TEXT SHOWN:
_ _ _ _ _
On Oct. 20, California Attorney General Rob Bonta, with a multistate coalition, urged the U.S. Food and Drug Administration to act swiftly to reduce the concentrations of toxic heavy metals in baby foods.
In February and September 2021, the U.S. House of Representatives released alarming reports showing baby foods manufactured by seven popular brands, including Gerber, Beech-Nut, and Earth’s Best, contained elevated levels of lead, inorganic arsenic, cadmium, and mercury.
“No parent should have to worry that the foods they are feeding their baby might affect their brain development or make them sick down the line,” said Bonta. “Lead, arsenic, cadmium, and mercury are toxic metals with devastating health impacts on infants and children, especially in our most vulnerable communities. … I’m calling on the FDA to push manufacturers to lower the concentration of these toxic metals in baby foods. Nothing less than the health and wellbeing of our children is at stake.”
_ _ _ _ _
List every metal that the baby-food text above names as found at elevated levels in baby foods.

INFORMATION SHOWN:
_ _ _ _ _
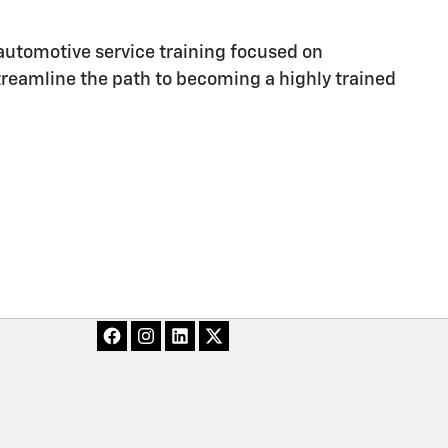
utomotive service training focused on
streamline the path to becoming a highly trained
_ _ _ _ _
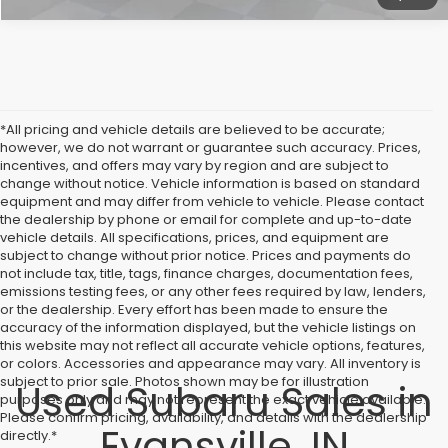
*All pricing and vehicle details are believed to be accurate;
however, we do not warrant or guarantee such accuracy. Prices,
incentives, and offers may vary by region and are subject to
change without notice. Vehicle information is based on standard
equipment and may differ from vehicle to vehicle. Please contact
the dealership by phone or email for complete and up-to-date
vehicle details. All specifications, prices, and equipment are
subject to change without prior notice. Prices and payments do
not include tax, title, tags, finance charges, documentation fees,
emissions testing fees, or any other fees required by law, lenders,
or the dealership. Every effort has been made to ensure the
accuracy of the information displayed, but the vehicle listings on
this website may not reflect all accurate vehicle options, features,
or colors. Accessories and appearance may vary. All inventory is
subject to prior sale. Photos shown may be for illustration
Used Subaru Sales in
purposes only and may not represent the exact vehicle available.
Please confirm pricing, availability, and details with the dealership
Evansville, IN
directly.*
_ _ _ _ _
WRITTEN RESPONSE:
Lead, inorganic arsenic, cadmium, mercury